- [Page]
· · · · · · ·

AIOps: Monitoring and Observability - Group home

IBM Z OMEGAMON AI for z/OS takes significant strides in mainframe monitoring

  

In March 2024, with the IBM Z OMEGAMON AI for z/OS 6.1 Fix Pack 2 release significant enhancements to improve the already robust z/OS monitoring capabilities were rolled out. This latest update introduces a suite of powerful features, including expanded reporting attributes and enriched workspace views. These additions provide deep visibility into CPU usage, memory utilization, and SMF-related activities, empowering organizations to conduct comprehensive performance monitoring and optimization across their z/OS environments.

Analyzing address space bottlenecks

In mainframes, address space bottlenecks are one of the main causes of performance degradation and potential system instability. Address space bottlenecks often occur when multiple processes or tasks within the same address space compete for CPU or memory.  

To analyze address space bottlenecks, you can capture samples of performance data, covering areas such as CPU usage, memory utilization, and I/O activity at regular intervals. The samples reflect snapshots in time of various performance parameters or attributes.

By analyzing these samples - using AI wherever possible - IBM Z OMEGAMON AI for z/OS 6.1 can reveal underlying issues, and forecast potential bottlenecks.

· · · · · · ·

A run of records:
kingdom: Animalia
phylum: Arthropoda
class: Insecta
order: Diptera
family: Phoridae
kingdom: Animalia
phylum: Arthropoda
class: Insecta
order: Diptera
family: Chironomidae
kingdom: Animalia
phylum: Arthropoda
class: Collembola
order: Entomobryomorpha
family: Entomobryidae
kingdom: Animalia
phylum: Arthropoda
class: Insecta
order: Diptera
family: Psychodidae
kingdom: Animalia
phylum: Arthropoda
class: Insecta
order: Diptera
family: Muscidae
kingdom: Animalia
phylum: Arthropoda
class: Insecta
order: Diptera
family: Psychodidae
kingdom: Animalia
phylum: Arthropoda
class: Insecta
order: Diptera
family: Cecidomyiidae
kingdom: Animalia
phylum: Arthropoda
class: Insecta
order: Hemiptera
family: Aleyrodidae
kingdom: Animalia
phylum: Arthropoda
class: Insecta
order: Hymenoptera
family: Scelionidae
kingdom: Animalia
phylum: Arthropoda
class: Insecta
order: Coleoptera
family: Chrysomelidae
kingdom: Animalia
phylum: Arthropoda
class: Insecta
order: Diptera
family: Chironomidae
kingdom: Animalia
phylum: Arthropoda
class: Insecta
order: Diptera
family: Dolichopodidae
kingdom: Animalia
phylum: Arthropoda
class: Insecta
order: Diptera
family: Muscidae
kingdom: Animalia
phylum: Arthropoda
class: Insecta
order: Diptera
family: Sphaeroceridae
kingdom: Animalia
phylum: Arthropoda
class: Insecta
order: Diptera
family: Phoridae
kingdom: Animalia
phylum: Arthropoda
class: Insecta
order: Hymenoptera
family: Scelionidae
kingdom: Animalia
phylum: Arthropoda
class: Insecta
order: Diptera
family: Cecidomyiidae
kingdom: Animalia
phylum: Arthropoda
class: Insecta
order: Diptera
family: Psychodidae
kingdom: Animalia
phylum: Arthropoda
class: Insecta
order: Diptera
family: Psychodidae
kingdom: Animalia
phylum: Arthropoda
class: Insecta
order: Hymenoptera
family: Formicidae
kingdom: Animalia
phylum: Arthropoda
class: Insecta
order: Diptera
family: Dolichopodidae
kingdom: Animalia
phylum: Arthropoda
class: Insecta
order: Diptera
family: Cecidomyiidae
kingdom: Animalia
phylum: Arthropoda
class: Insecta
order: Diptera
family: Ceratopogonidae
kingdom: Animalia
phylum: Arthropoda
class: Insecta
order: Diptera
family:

· · · · · · ·

- [List of tasks]
1 - Write out the stretch of the OMEGAMON page from "In March 2024, with" through "CPU or memory.".
2 - Answer these questions from the OMEGAMON page:
(a) In what month and year was the 6.1 Fix Pack 2 release rolled out?
(b) When do address space bottlenecks often occur?
(c) Which areas of performance data are named as being covered by the captured samples?
3 - Extend the page on IBM Z OMEGAMON AI for z/OS by writing what comes after its last sentence.
None of this data is needed.

- [Results for the exercise]
1 -
In March 2024, with the IBM Z OMEGAMON AI for z/OS 6.1 Fix Pack 2 release significant enhancements to improve the already robust z/OS monitoring capabilities were rolled out. This latest update introduces a suite of powerful features, including expanded reporting attributes and enriched workspace views. These additions provide deep visibility into CPU usage, memory utilization, and SMF-related activities, empowering organizations to conduct comprehensive performance monitoring and optimization across their z/OS environments.

Analyzing address space bottlenecks

In mainframes, address space bottlenecks are one of the main causes of performance degradation and potential system instability. Address space bottlenecks often occur when multiple processes or tasks within the same address space compete for CPU or memory.

2 -
(a) March 2024.
(b) When multiple processes or tasks within the same address space compete for CPU or memory.
(c) CPU usage, memory utilization, and I/O activity.

3 -
Since the attributes number in the hundreds, they are divided for convenience into groups of related attributes, called Attribute groups. Three of the new attributes added in the March update relate to the Address space bottlenecks group - Total CPU Samples, Total Wait Samples, and CPU Loop Index Importance.

You can use these new attributes to estimate the number of times when programs within an address space are either using the CPU or awaiting its availability. This process leads to the derivation of a metric known as CPU Loop Index Importance, which quantifies the degree to which an address space is in a state of waiting for a free CPU.

CPU Loop Index Importance complements the already existing CPU Loop Index attribute. Jobs that show high CPU Loop Index are not necessarily looping. It is only when you combine the Using CPU and CPU Wait numbers that you see the dramatic effect.

Monitoring dedicated memory requests

The update also introduces new table views in the Tivoli Enterprise Portal (TEP) that show administrators details about dedicated memory requests, which they can use to monitor memory usage across an LPAR as well as within specific address spaces. Dedicated memory requests refer to specific allocations of memory reserved for particular jobs or started tasks.  They are crucial to monitor because they directly impact system performance and resource allocation. By providing insights into dedicated memory, the new Dedicated Memory table views supplement the already powerful memory monitoring capabilities of IBM Z OMEGAMON AI for z/OS 6.1.

Managing SMF data

Given the centrality of SMF records in monitoring system performance, it is important to ensure that they themselves are configured correctly. To facilitate this, four new attribute groups along with e3270UI workspace views have been introduced: SMF exits installed, SMF DSN attribute group, SMF record types, and SMF global data. These new attribute groups and workspace views enable administrators to monitor the installed exits, verify configuration accuracy, and troubleshoot SMF record processing errors.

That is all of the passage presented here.